**Provided data**
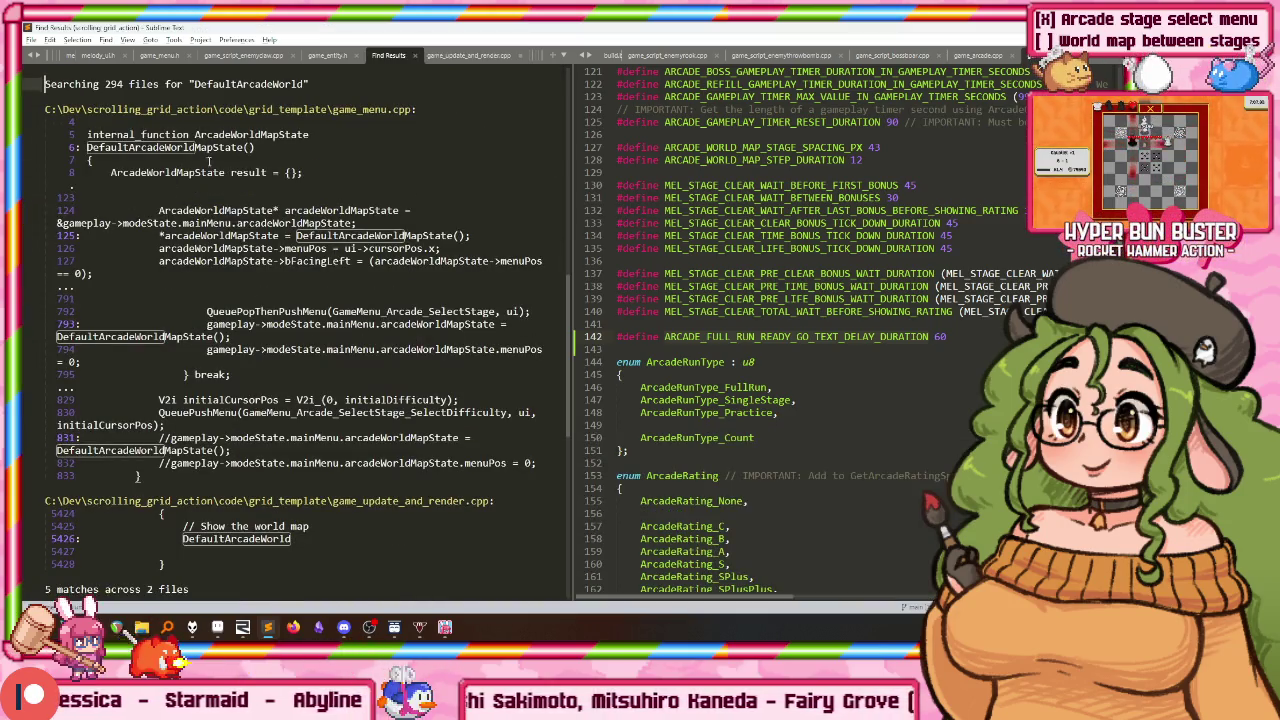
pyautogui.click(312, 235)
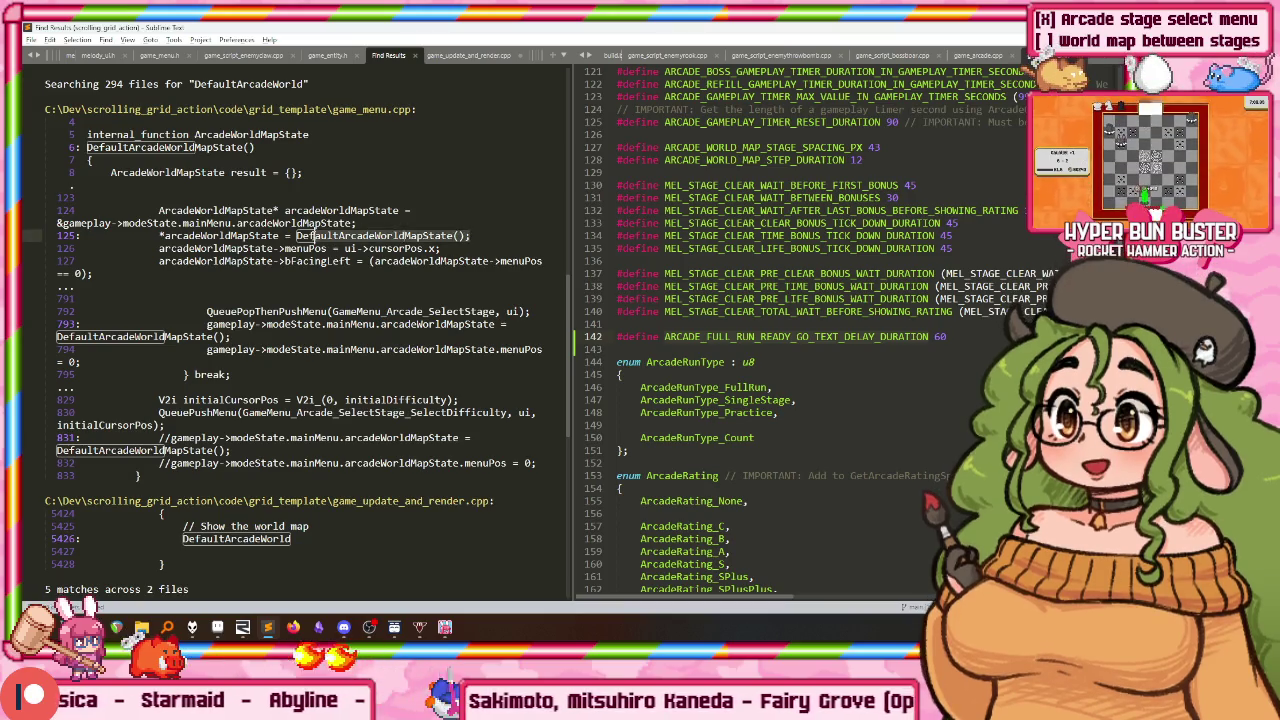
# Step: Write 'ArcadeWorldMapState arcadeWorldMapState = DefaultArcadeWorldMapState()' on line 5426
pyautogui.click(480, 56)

==

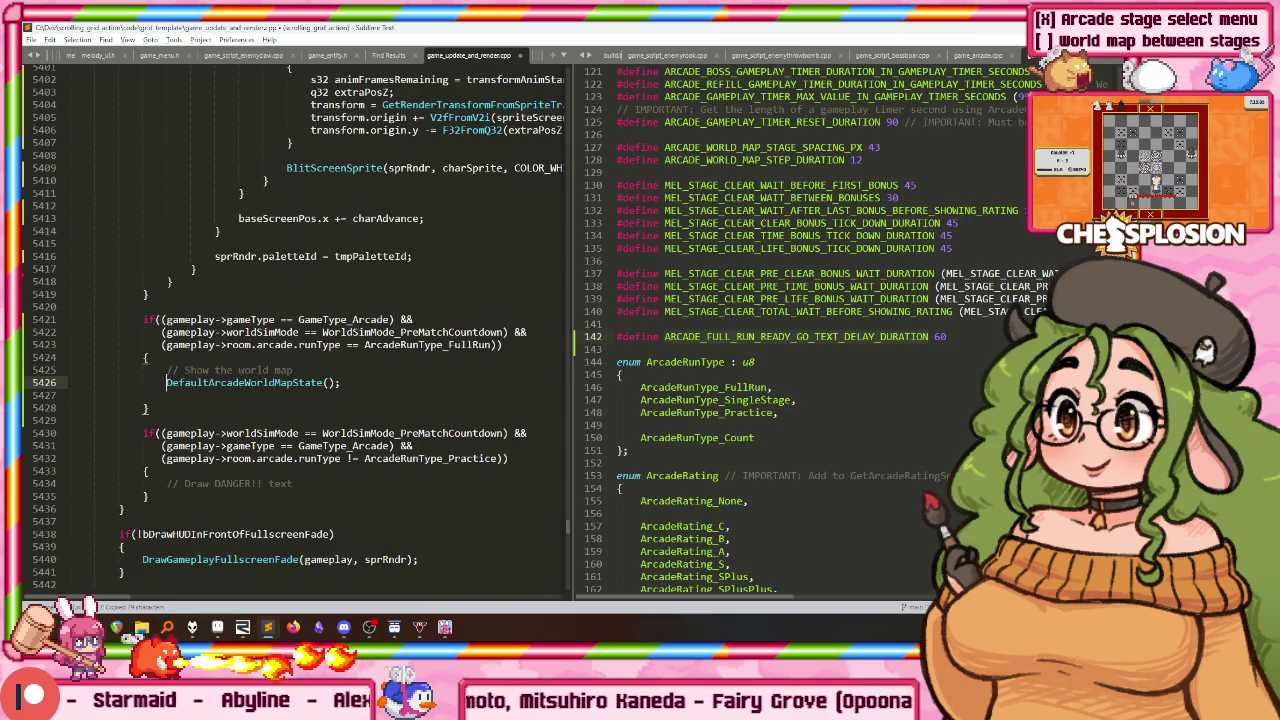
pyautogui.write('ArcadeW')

**Activity**
There is a line with "# Step: Write" and a line with "pyautogui.click(480, 56)" above. Copy exactly those two lines and all lines between them, with nothing else.

**Solution**
# Step: Write 'ArcadeWorldMapState arcadeWorldMapState = DefaultArcadeWorldMapState()' on line 5426
pyautogui.click(480, 56)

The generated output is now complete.